Jessica Hausner’s English-language debut Little Joe promises a crossbreed of shrewd science fiction and health care satire, but it scuppers its genre creds in exchange for a sterile arthouse drama that rather muddles its conceit.
Emily Beecham, so good as a bohemian partier in the British flick Dafne, plays Alice, a fastidious employee at a faceless corporation that makes genetically-modified natural remedies. Alice is the creator of a new blood-red flower that changes its scent to make its owner happy, with supposedly antidepressant properties, for a world in the thrall of a mental health crisis. It could make her bosses very rich, but is this to be one of those tales when man plays God and it all goes wrong?
A workaholic, Alice has a difficult, distant relationship with her teenage son Joe (a compelling Kit Connor) and as some sort of recompense for her neglect christens her new plant Little Joe, surely a sly reference to the deadly Audrey 2 plant from Little Shop of Horrors on the part of the filmmakers. But is her “happy plant” making its owners happier, or is it making more pernicious alterations, changing their characters, their personalities, to make them recognizable but uncannily alien? Are the flowers benevolent figures or looking, like some Triffids-like species, to take over humankind?
Hausner has been here before with this mode of ambiguity in her widely acclaimed 2009 pilgrimage drama Lourdes, in which a disabled woman is miraculously able to walk again–was it the hand of God? That film had a claim for that uncertainty to be a metaphor for faith in religion. But here, Hausner is unable to maintain that tightrope act, making a crucial mistake in introducing a character, Bella (Kerry Fox), whose fearmongering about the plant rather gives the game away earlier than necessary.
Plot holes crop up now and again. Against the rules, Alic brings a flower home for her son, but slowly becomes concerned by his behavior. Is this Joe just being a moody teenager? Surely Alice should have taken away the plant, or killed it, to find out.

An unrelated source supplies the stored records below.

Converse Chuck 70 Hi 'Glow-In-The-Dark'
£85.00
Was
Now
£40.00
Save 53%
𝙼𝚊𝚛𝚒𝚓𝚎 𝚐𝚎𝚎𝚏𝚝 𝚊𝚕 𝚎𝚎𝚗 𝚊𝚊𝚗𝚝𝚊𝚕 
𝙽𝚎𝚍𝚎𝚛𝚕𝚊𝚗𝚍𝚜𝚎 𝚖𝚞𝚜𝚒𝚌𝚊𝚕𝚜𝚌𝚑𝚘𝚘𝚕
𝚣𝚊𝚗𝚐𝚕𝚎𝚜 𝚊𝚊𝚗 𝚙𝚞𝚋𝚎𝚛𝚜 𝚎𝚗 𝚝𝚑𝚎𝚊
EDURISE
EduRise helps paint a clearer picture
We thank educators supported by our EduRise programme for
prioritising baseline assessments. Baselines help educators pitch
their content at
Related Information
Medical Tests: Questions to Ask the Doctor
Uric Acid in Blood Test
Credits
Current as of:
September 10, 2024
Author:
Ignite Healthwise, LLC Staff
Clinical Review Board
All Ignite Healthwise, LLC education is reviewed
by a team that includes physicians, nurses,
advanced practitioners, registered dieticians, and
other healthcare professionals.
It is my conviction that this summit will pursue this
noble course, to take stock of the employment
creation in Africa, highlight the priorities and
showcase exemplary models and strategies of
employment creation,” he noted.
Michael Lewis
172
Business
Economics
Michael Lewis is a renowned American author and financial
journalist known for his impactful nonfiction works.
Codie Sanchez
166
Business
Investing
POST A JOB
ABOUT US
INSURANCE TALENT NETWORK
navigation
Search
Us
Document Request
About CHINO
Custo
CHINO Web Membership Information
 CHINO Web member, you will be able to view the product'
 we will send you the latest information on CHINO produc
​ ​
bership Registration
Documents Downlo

Hausner and co-writer Géraldine Bajard never really get to grips with the potential for psychological terror at the center of what remains a genuinely intriguing premise. The director paints a sterile world: harsh lighting, straight lines, vibrant differences between the abstract labs and the nature that grows inside them (the flower’s design, by Marko Waschke is, however, a highlight). But there’s also sterility to the dialogue. Hausner is Austrian, and some of the exchanges come across in the faux-quasi dialogue of Lanthimos, but with none of his off-kilter wit. There’s also a bizarre staginess to scenes, especially when delivered by thespians like Ben Whishaw, underused as a lab partner who may or may not be in love with Alice. Cinematographer Martin Gschlacht also employs a distancing temperament, with a strange tendency to zoom the camera beyond of the foreground into the middle distance that annoyed rather than intrigued.
Instead, Little Joe becomes a quasi-serious scolding of not just the health care industry, but perhaps the notion of medical responses to depression. It’s a distasteful element in Hausner’s satire, an instability in the film between reproaching big pharma and critiquing antidepressants themselves. Is she saying that, like the plant, prescription drugs have the potential to change their personality into some deformed version of their older selves? I hardly think Hausner is pushing for such glib pseudo-science, but the film seems to be making a convoluted argument.
Little Joe premiered at Cannes Film Festival and opens on December 6.